AMD finished 2021 with $16.4 billion in revenue, up 68% from the prior year. The company's earnings shot up 117% to $2.79 per share last year. That terrific growth was driven by solid demand for AMD's processors, which are used in several applications ranging from personal computers to data centers to supercomputers to gaming consoles.

AMD's guidance indicates that its outstanding growth is set to continue in 2022. The company has guided for 31% revenue growth in 2022 to $21.5 billion. However, AMD could do better than that, as the company was originally anticipating its 2021 revenue to increase 37%, and its actual growth came out to be much higher.

There are a few concrete reasons why AMD could exceed its expectations once again this year. For example, the company is on track to benefit from an increase in sales of gaming consoles. Microsoft and Sony use AMD's semi-custom chips in their consoles. Sony sold 17.3 million units of the PlayStation 5 (PS5) by the end of 2021, while Microsoft's latest Xbox consoles reportedly moved 12 million units by the end of last year.

Sony's PS5 is expected to hit an installed base of 67 million units by 2024, while Microsoft's current-generation Xbox consoles could have an installed base of 44 million units by then. Throw in the fact that AMD is now powering another handheld console, and its semi-custom business seems built for solid growth in the long run.

The server processor business will be another key growth driver. That's because AMD has been consistently taking share away from rival Intel in this market. AMD reportedly had a 10.7% share of the server processor market at the end of 2021. Analysts expect its share to go as high as 25% in the server processor space.
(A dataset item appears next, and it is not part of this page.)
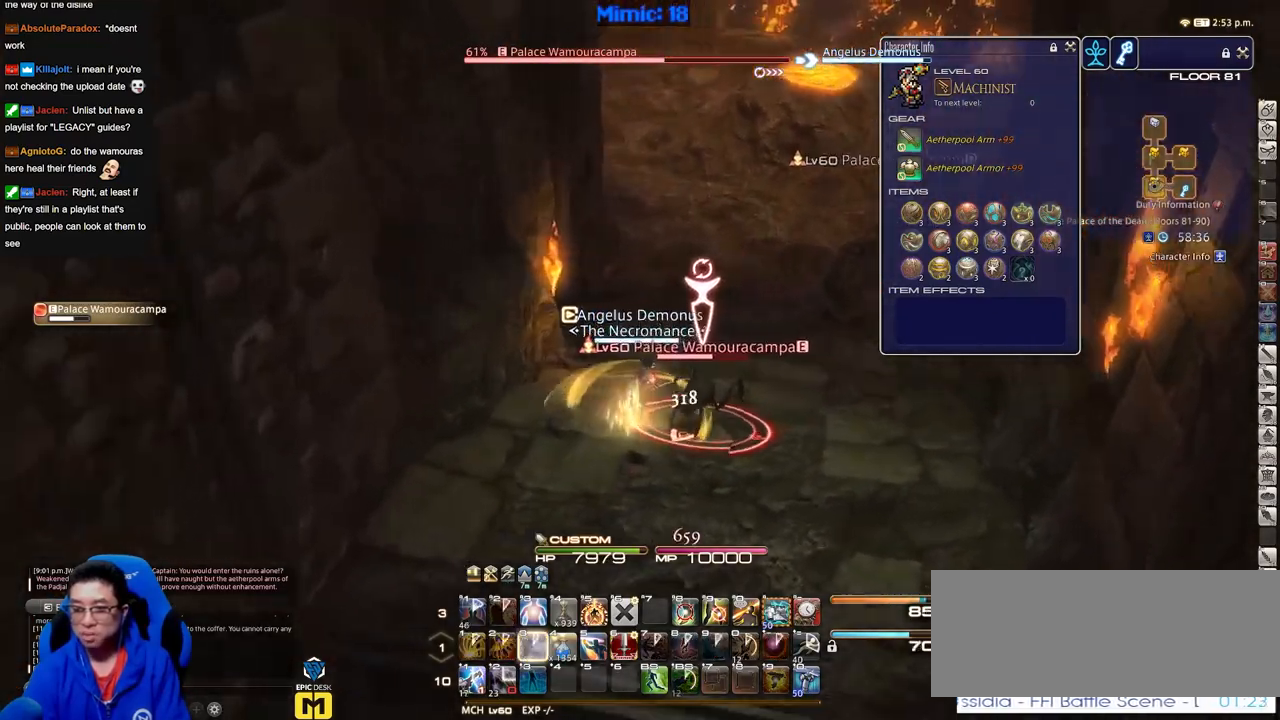
{"keys": ["p", "w"], "events": [[117, "d", "down"], [200, "space", "down"], [300, "space", "up"], [434, "d", "up"]]}
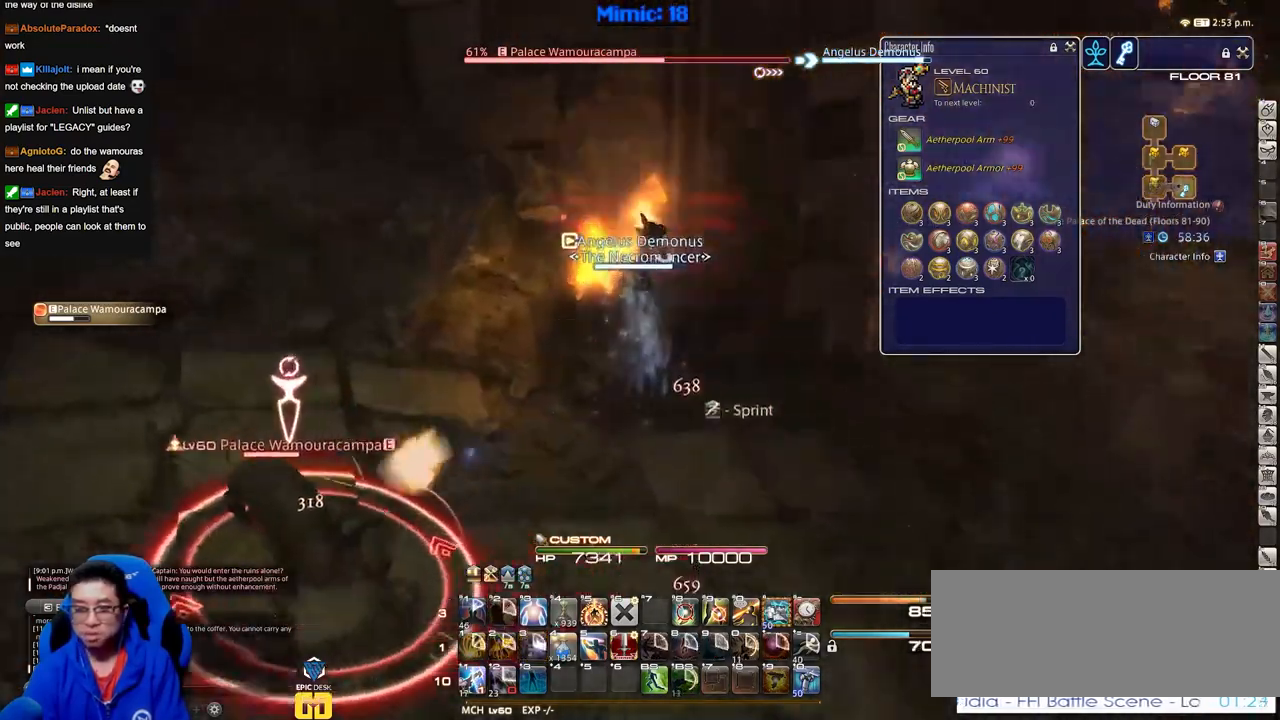
{"keys": ["a", "p"], "events": [[83, "p", "up"], [166, "p", "down"], [267, "p", "up"], [317, "p", "down"], [367, "a", "down"], [400, "p", "up"], [400, "w", "up"], [450, "p", "down"]]}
Applied Materials, meanwhile, is benefiting from the semiconductor boom as it supplies manufacturing equipment and services that help foundries make chips. The company finished fiscal 2021 with record revenue of $23 billion, up 34% from the prior year. Applied Materials maintained its growth momentum in the first quarter of fiscal 2022, with revenue increasing 21% year-over-year to $6.27 billion and adjusted earnings jumping 36% to $1.89 per share.

Applied Materials clocked such impressive growth despite supply chain constraints, and exited the quarter with a record order backlog of $8 billion. The company expects spending on wafer fabrication equipment to increase 15% in 2022 to $100 billion. More importantly, management anticipates that Applied Materials will grow at a faster pace than the broader market, and carry a significant backlog into 2023 as well.

With annual spending on wafer fabrication equipment expected to hit as much as $120 billion by 2025 according to third-party estimates, Applied Materials is operating in a market that's built for long-term growth. This explains why analysts are expecting Applied Materials to clock 16.5% annual earnings growth for the next five years -- though the company could do better by sustaining its current pace on account of the sizable end-market opportunity it is sitting on.

Time to buy

Both AMD and Applied Materials could regain their mojo and turn out to be top growth stocks in the long run. We have already seen the capability of these stocks to bounce back big time following a market correction, which is why investors should consider using their relatively cheap valuations to buy shares and set their portfolios up for terrific gains before the next rally arrives.